Ketika tengah konsentrasi, dia dikejutkan dengan pesan masuk di hpnya. Sejenak dia hentikan permainan gitarnya. Dia ambil hpnya dan tampak sebuah notifikasi.
"Yah, Chika. Apa lagi sih?" gerutunya.
Raymond membuka pesan itu. Pesan itu berbunyi, "Ray, gue tahu mungkin gue terlalu gengsi dan egois. Gue minta maaf atas sikap gue ke lo selama ini, dan gue mau kita ketemuan setelah UAS nanti. Ada yang mau gue omongin. Top Secret."
Raymond menggelengkan kepalanya. "Ini cewek kenapa sih? Pakai Top Secret segala macam FBI aja deh," gerutunya sambil menaruh hpnya di dekatnya berbaring.
Dia coba kembali memainkan gitarnya, namun konsentrasinya terpecah. Hatinya mulai berkecamuk.
"Uh! Kenapa gue mikirin dia sih? Bukannya udah lebih baik gue menjauh, tapi kenapa sih gue tetap mikir dia?" keluhnya.
Dan, hpnya kembali berbunyi. Rupanya, Chika kembali mengirim pesan kepadanya. Pesan itu sama, dan tak lama kemudian pesan serupa dari Chika kembali masuk. Berulang kali Chika mengirim pesan yang sama. Dengan wajah marah, Raymond memandangi hpnya.
"Ugh! Nih pesan enaknya gue bales atau gak? Ngeganggu aja nih anak," keluhnya dengan nada marah.

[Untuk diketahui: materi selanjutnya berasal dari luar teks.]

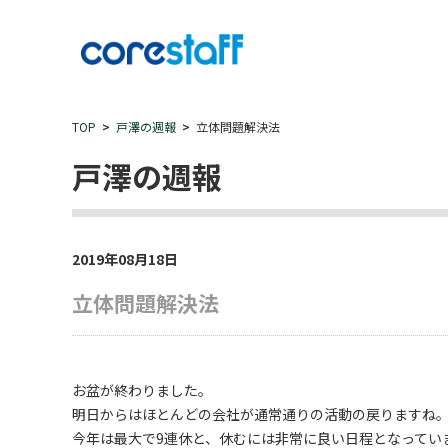
TOP
戸澤の週報
立体問題解決法
戸澤の週報
2019年08月18日
立体問題解決法
お盆が終わりました。
明日からはほとんどの会社が通常通りの活動の戻りますね
今年は最大で9連休と、休むには非常に良い日程となってい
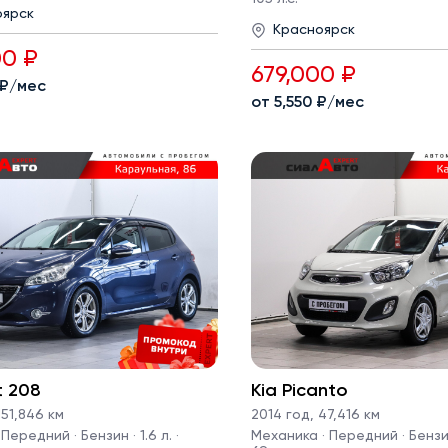
оярск
Красноярск
00 ₽
679,000 ₽
 ₽/мес
от 5,550 ₽/мес
t 208
Kia Picanto
51,846 км
2014 год
,
47,416 км
Передний · Бензин · 1.6 л. ·
Механика · Передний · Бензин 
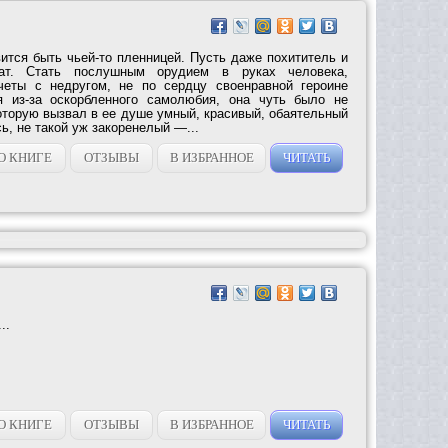
ится быть чьей-то пленницей. Пусть даже похититель и
рат. Стать послушным орудием в руках человека,
четы с недругом, не по сердцу своенравной героине
я из-за оскорбленного самолюбия, она чуть было не
оторую вызвал в ее душе умный, красивый, обаятельный
ь, не такой уж закоренелый —...
О КНИГЕ
ОТЗЫВЫ
В ИЗБРАННОЕ
ЧИТАТЬ
..
О КНИГЕ
ОТЗЫВЫ
В ИЗБРАННОЕ
ЧИТАТЬ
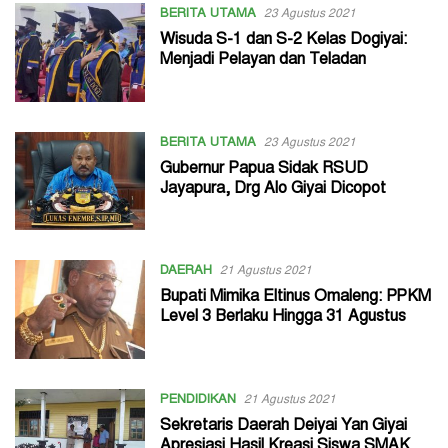
Membahagiakan
BERITA UTAMA
23 Agustus 2021
Kehidupan
Wisuda S-1 dan S-2 Kelas Dogiyai:
Menjadi Pelayan dan Teladan
BERITA UTAMA
23 Agustus 2021
Gubernur Papua Sidak RSUD
Jayapura, Drg Alo Giyai Dicopot
DAERAH
21 Agustus 2021
Bupati Mimika Eltinus Omaleng: PPKM
Level 3 Berlaku Hingga 31 Agustus
PENDIDIKAN
21 Agustus 2021
Sekretaris Daerah Deiyai Yan Giyai
Apresiasi Hasil Kreasi Siswa SMAK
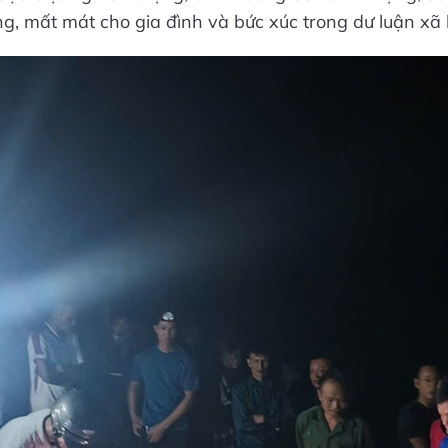
g, mất mát cho gia đình và bức xúc trong dư luận xã 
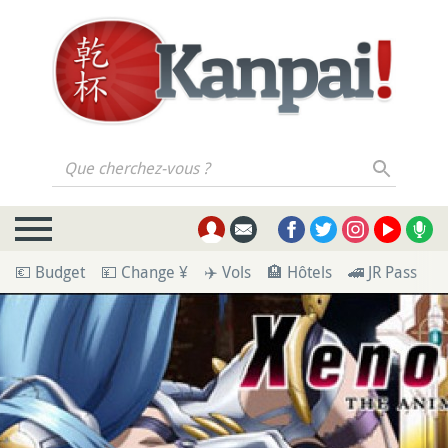
Que cherchez-vous ?
💶 Budget
💴 Change ¥
✈️ Vols
🏨 Hôtels
🚄 JR Pass
🪪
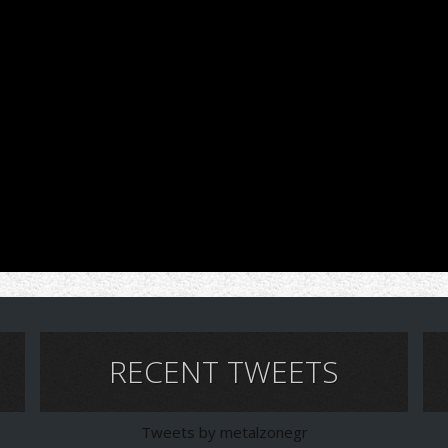
RECENT TWEETS
Tweets by metalzonegr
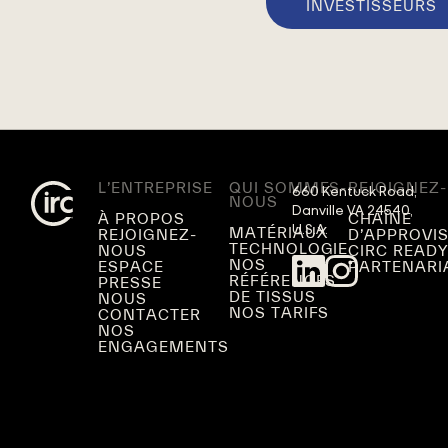
INVESTISSEURS
L’ENTREPRISE
QUI SOMMES-
REJOIGNEZ
660 Kentuck Road,

NOUS
Danville VA 24540,

À PROPOS
CHAÎNE
U.S.A.
MATÉRIAUX
REJOIGNEZ-
D’APPROVI
TECHNOLOGIE
NOUS
CIRC READ
NOS
ESPACE
PARTENARI
RÉFÉRENCES
PRESSE
DE TISSUS
NOUS
NOS TARIFS
CONTACTER
NOS
ENGAGEMENTS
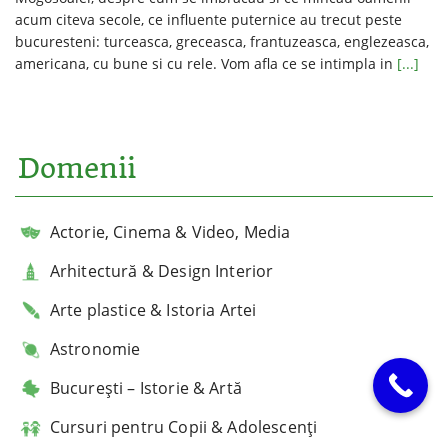
acum citeva secole, ce influente puternice au trecut peste
bucuresteni: turceasca, greceasca, frantuzeasca, englezeasca,
americana, cu bune si cu rele. Vom afla ce se intimpla in
[...]
Domenii
Actorie, Cinema & Video, Media
Arhitectură & Design Interior
Arte plastice & Istoria Artei
Astronomie
București – Istorie & Artă
Cursuri pentru Copii & Adolescenți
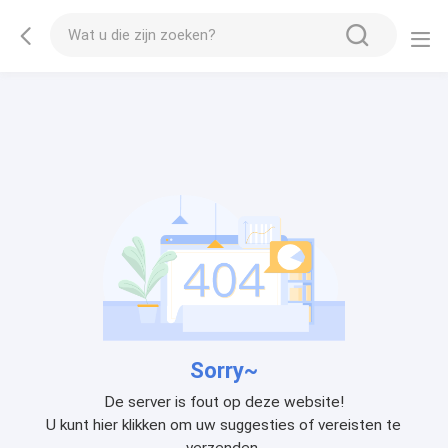
Sorry~
De server is fout op deze website!
U kunt hier klikken om uw suggesties of vereisten te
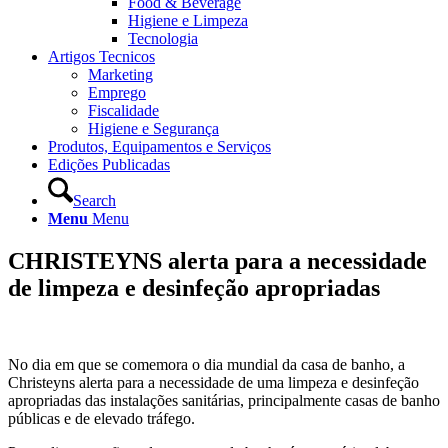
Food & Beverage
Higiene e Limpeza
Tecnologia
Artigos Tecnicos
Marketing
Emprego
Fiscalidade
Higiene e Segurança
Produtos, Equipamentos e Serviços
Edições Publicadas
Search
Menu
Menu
CHRISTEYNS alerta para a necessidade
de limpeza e desinfeção apropriadas
No dia em que se comemora o dia mundial da casa de banho, a
Christeyns alerta para a necessidade de uma limpeza e desinfeção
apropriadas das instalações sanitárias, principalmente casas de banho
públicas e de elevado tráfego.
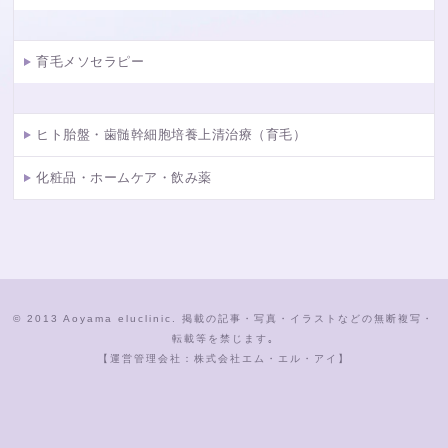
育毛メソセラピー
ヒト胎盤・歯髄幹細胞培養上清治療（育毛）
化粧品・ホームケア・飲み薬
© 2013 Aoyama eluclinic. 掲載の記事・写真・イラストなどの無断複写・
転載等を禁じます｡
【運営管理会社：株式会社エム・エル・アイ】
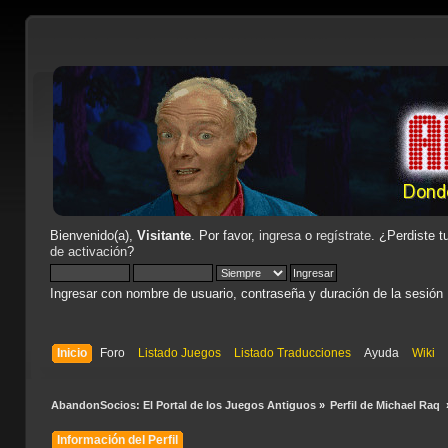
Bienvenido(a),
Visitante
. Por favor,
ingresa
o
regístrate
. ¿Perdiste t
de activación
?
Ingresar con nombre de usuario, contraseña y duración de la sesión
Inicio
Foro
Listado Juegos
Listado Traducciones
Ayuda
Wiki
AbandonSocios: El Portal de los Juegos Antiguos
»
Perfil de Michael Raq 
Información del Perfil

Sementara itu, di kamarnya Chika berbaring sambil menatap messengernya. Dan, setelah beberapa saat, tampak keterangan bahwa Raymond mulai mengetik. Wajahnya kembali berseri ketika akhirnya raymond menyetujui ajakannya. Dia langsung mengirip pesan balasan.
"Oke, thanks Ray akhirnya lo balas pesan gue. Gue seneng banget. Untuk tempatnya gue kabarin nanti," berikut isi pesan balasan dari Chika.